Diferente do movimento corporativo neoliberal da atenção plena criticado por Ronald Purser, o Estoicismo, o Budismo e outras filosofias também focam na questão da ética da aspiração: qual é a melhor versão de mim mesmo e como chegar a ela? Essas filosofias também trazem a atenção plena, mas não se esquecem dos valores. A atenção plena está a serviço dos valores. Sem os valores, a atenção plena acaba sendo apenas uma ferramenta à serviço de uma agenda que pode não ser a sua.
Por isso, na ACT buscamos esclarecer junto ao cliente quais são os seus valores: não em termos de certo ou errado (o que seria uma ética do dever), mas em termos de uma ética da aspiração:
- Que tipo de pessoa eu gostaria de ser?
- Que tipo de vida eu gostaria de viver?
- A serviço do que eu pretendo agir?
- O que eu escolho representar ou defender?

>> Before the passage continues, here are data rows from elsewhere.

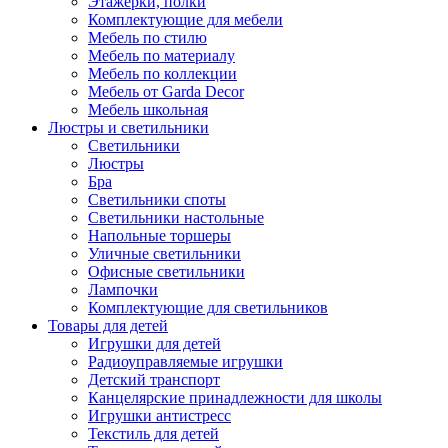
Этажерки, полки
Комплектующие для мебели
Мебель по стилю
Мебель по материалу
Мебель по коллекции
Мебель от Garda Decor
Мебель школьная
Люстры и светильники
Светильники
Люстры
Бра
Светильники споты
Светильники настольные
Напольные торшеры
Уличные светильники
Офисные светильники
Лампочки
Комплектующие для светильников
Товары для детей
Игрушки для детей
Радиоуправляемые игрушки
Детский транспорт
Канцелярские принадлежности для школы
Игрушки антистресс
Текстиль для детей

- Quais são as qualidades que eu gostaria que minhas ações tivessem?
- Eu escolho agir de que determinada forma como expressão dos meus valores?
Trazendo os valores e a ação comprometida para a vida, certamente, a atenção plena não fica mais a serviço de uma “agenda oculta” (uma programação cultural que pode ser prejudicial para nós mesmos). Nesse contexto, a atenção plena é um meio para agir efetivamente de forma a construir a vida e o mundo que se valoriza. O “ativismo” (ou ativação) fica evidente, no sentido de agir de forma efetiva para mudar o que pode ser mudado, de fazer o que importa, de fazer o necessário, ao trazer os valores e a ação comprometida.
Trazendo esse ativismo juntamente com a atenção plena, aí sim o temos um potencial revolucionário.